Intro

O full-orb'd moon, did but thy rays

Their last upon mine anguish gaze!

Beside this desk, at dead of night,

Oft have I watched to hail thy light:

Then, pensive friend! o'er book and scroll,

With soothing power, thy radiance stole!

In thy dear light, ah, might I climb,

Freely, some mountain height sublime,

Round mountain caves with spirits ride,

In thy mild haze o'er meadows glide,

And, purged from knowledge-fumes, renew

My spirit, in thy healing dew!

Goethe: Faust I.

Tuesday, October 20, 2009

Belief

At least once in my life, I've spoken without really thinking about what I was saying. Also, at least once, someone has challenged the meaning of the word "believe". A doctor suggested that I rephrase to "My understanding is..." He did me a favor. There is less for petty divertors to grab on to. To believe, as another dialogue digested, is to have a practically corporal conviction. It seems that the word would be given too much then, and worse, tangle itself up in dogma and all of the malarky that goes along with it.

So, by nature or nurture, I rest easier in the abstract, the rational, and the logical. I can dissect, and do, words as well as the next man. Only recently I've had to spar with a girl who has a great confidence in her mastery of English. The problem is that there is a point when the words become trees and the sentences and paragraphs become nests of trees and then forests. If I were trying to explain in many words how dark the forest is, and what that could mean, I don't need to be corrected that a "tree" is actually an "oak". The funny thing is that we can all attack each string of bits as much as the next.

When I listen to speakers diverge, cross lines, and present faulty truths, my natural reaction is to restate it correctly. I do this not for their benefit, but for my own so that I don't adopt an error or incomplete truth. This is great, but having a vague sense of how a string will be interpreted gives the option of presenting facts as truths and allowing the audience to misinterpret them.

There is humor in a later illuminating statement which changes the thread of thought back, with timing that I don't naturally possess, but unfortunately this isn't how I usually employ this. Usually, I'm trying to fob off something to get someone to leave me alone. People aren't stupid, so when they see what I've done, they get upset.

Then they're upset and they have all sorts of words for me. I again have to challenge and try to run around their statements to see if they are true. A wiser man than myself once told me, "If it doesn't apply, let it fly." That rhymed. Better still, a man asked me, "Who is worse off -- the fool or the one arguing with a fool?" That is one of my favorite questions I've ever encountered.

The same man who issued the lovely question said, "Stand for something or you'll fall for anything." I don't hold with that statement, but we're all wrong sometimes.
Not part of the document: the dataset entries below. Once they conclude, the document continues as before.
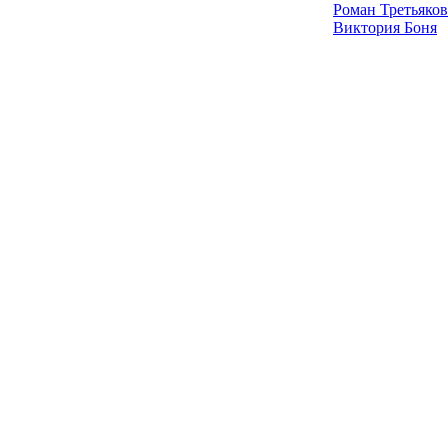
Роман Третьяков
Виктория Боня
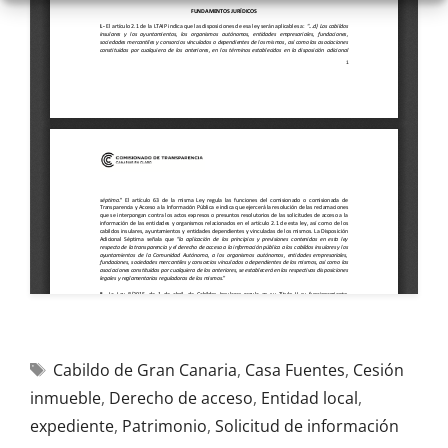
Cabildo de Gran Canaria
,
Casa Fuentes
,
Cesión
inmueble
,
Derecho de acceso
,
Entidad local
,
expediente
,
Patrimonio
,
Solicitud de información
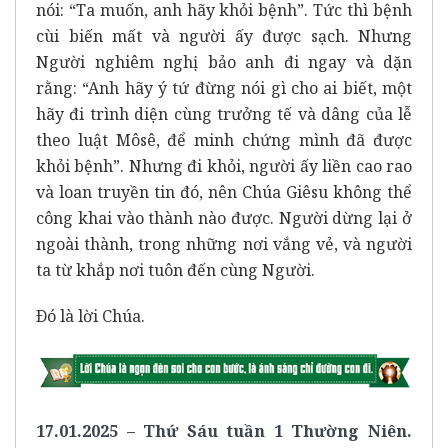
nói: “Ta muốn, anh hãy khỏi bệnh”. Tức thì bệnh
cùi biến mất và người ấy được sạch. Nhưng
Người nghiêm nghị bảo anh đi ngay và dặn
rằng: “Anh hãy ý tứ đừng nói gì cho ai biết, một
hãy đi trình diện cùng trưởng tế và dâng của lễ
theo luật Môsê, để minh chứng mình đã được
khỏi bệnh”. Nhưng đi khỏi, người ấy liền cao rao
và loan truyền tin đó, nên Chúa Giêsu không thể
công khai vào thành nào được. Người dừng lại ở
ngoài thành, trong những nơi vắng vẻ, và người
ta từ khắp nơi tuôn đến cùng Người.
Ðó là lời Chúa.
17.01.2025 – Thứ Sáu tuần 1 Thường Niên.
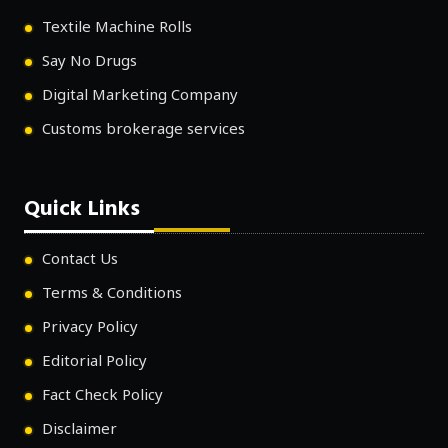
Textile Machine Rolls
Say No Drugs
Digital Marketing Company
Customs brokerage services
Quick Links
Contact Us
Terms & Conditions
Privacy Policy
Editorial Policy
Fact Check Policy
Disclaimer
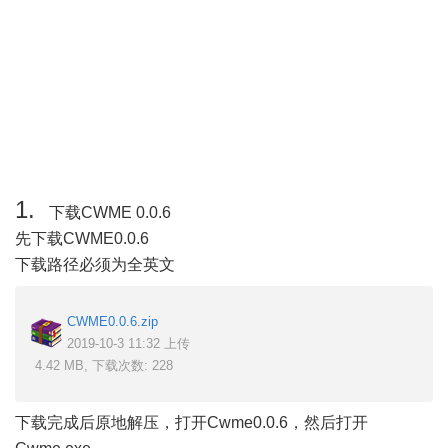
1.
下载CWME 0.0.6
先下载CWME0.0.6
下载路径必须为全英文
CWME0.0.6.zip
2019-10-3 11:32 上传
4.42 MB, 下载次数: 228
下载完成后原地解压，打开Cwme0.0.6，然后打开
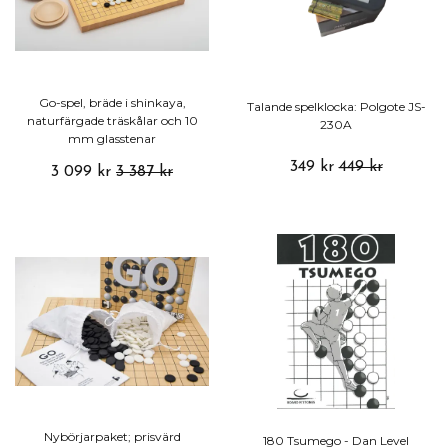
Go-spel, bräde i shinkaya,
Talande spelklocka: Polgote JS-
naturfärgade träskålar och 10
230A
mm glasstenar
349 kr
449 kr
3 099 kr
3 387 kr
Nybörjarpaket; prisvärd
180 Tsumego - Dan Level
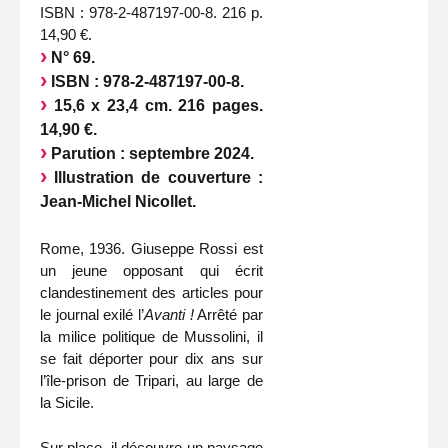
ISBN : 978-2-487197-00-8. 216 p.
14,90 €.
N° 69.
ISBN : 978-2-487197-00-8.
15,6 x 23,4 cm. 216 pages.
14,90 €.
Parution : septembre 2024.
Illustration de couverture :
Jean-Michel Nicollet.
Rome, 1936. Giuseppe Rossi est
un jeune opposant qui écrit
clandestinement des articles pour
le journal exilé l’
Avanti !
Arrêté par
la milice politique de Mussolini, il
se fait déporter pour dix ans sur
l’île-prison de Tripari, au large de
la Sicile.
Sur place, il découvre un paysage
Even Einstein could only see what he could from his magical vantage. A great man told me to listen to my heart because my head will lie. He's very right.

My head does lie. Given rationale, logic, and imagination, I can make nearly anything fit; so long as I have the hamster wheel of higher thought, that is. I don't necessarily believe what I see. I don't have to see something to believe it. Believe and suspect are tied closely for me. There is a very stubborn and immature scientist in me or something; maybe I'm just very stubborn and immature, among other things.